Tony Twists Todd's -- well, you finish it.


$15 million dollars was awarded Friday to a former hockey player because his name was used for a Mafia boss in issues of McFarlane's Spawn comic. As this is just the latest pass of this case through the courts, and appeals are promised, it's anything but the final word on the affair.

Now, the comics digression...

Probably the only thing irritating to me in the piece (the rest of which, I must confess, interests me little) is the line "McFarlane, formerly the principal artist and writer of Spiderman comics," which is both a matter of narrow fact and otherwise nothing more than a handy point of reference. I've had this discussion, mercifully briefly, with a couple people over the years, but McFarlane's been credited by some with completely reviving a moribund Spider-man (in terms of sales) circa 1990. My counterpoints are that a) he did it largely as an artist with an intricate, fluid, innovative and ultimately eye-catching style, and b) he did this during the peak of the "hot artist" period in comics, when speculators and those who prey on the same had moved into comics in a big way and made buying multiple copies of some comics for investment purposes a standard practice for a stretch of years. Much of which boils down to a fame and a status (the simply-titles Spider-Man series they allowed Todd to launch as a spin-off title sold several million copies, as did his early issues of Spawn) built, yes, on talent as a graphic artist, but also at least as largely on superficial manipulations that warped the entire comics industry from the late 1980's through the early 1990's, when the bottom began to fall out. To be fair, part of the fuss about Todd's take on Spider-man was based on his creation of Venom, a homicidal mainstay villain for Spider-man to face off against, which helped give the series a sense of mold-breaking violence that helped interest a new wave of fans.

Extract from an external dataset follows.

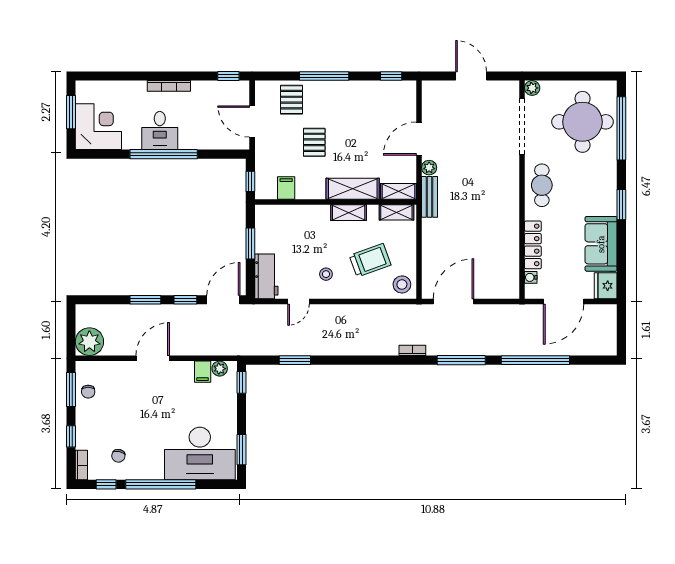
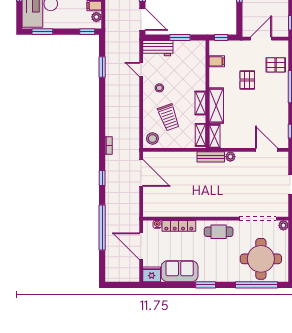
door: (419, 139) -> (266, 150), moved
pallet: (314, 142) -> (247, 80), turned 90
window: (461, 360) -> (102, 178), width x0.46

I don't mean to disparage McFarlane in the above - he's a talented artist, something of a creator, and certainly had the most professional approach and greatest degree of business acumen of any of his partners in the creation of Image in 1992. I merely mean to point out that there were factors that heavily favored his success that were far more a matter of timing than quality of work. To put it another way, just because his issues of Amazing Spider-man and Spider-man sold better than any others in its over 30 year run had little to do with the actual quality of the issues. When an industry was benefiting from a profit-driven buying impulse, where single individuals were ordering cases of 300 copies of a comic at a time as an item for economic speculation often with no interest in reading any of the copies, it came to pass that the actual content of the issues in terms of story and storytelling became largely unimportant. To put it another way, in terms of quality storytelling - the synthesis of plot, artwork and scripting - I'd take the teams of Lee & Ditko, Lee & Romita, and even DeFalco & Frenz (to name three of the teams that have worked on the character over the years) over McFarlane's solo work. In a fairer world, where that level of quality was the true determinant, those other people would have had much greater financial success than Todd did. That's IMHO, of course. Your mileage may vary.

Even if you might take some exception to the above, there's no denying the twisted economic power of those times to turn anointed "creators" into stars. How else does one seriously explain the success of Rob Liefeld? Here's a brief, very favorable interview with him that simultaneously, at least for me, undercuts the positive text by, well, displaying so much of his best-selling artwork. What you see there is typical of his work, and reinforces my belief that had he not come into the business at the time that he did, he'd likely never have gotten farther than footnote status. Still, he has to get a gold star for managing to get so far with so very little.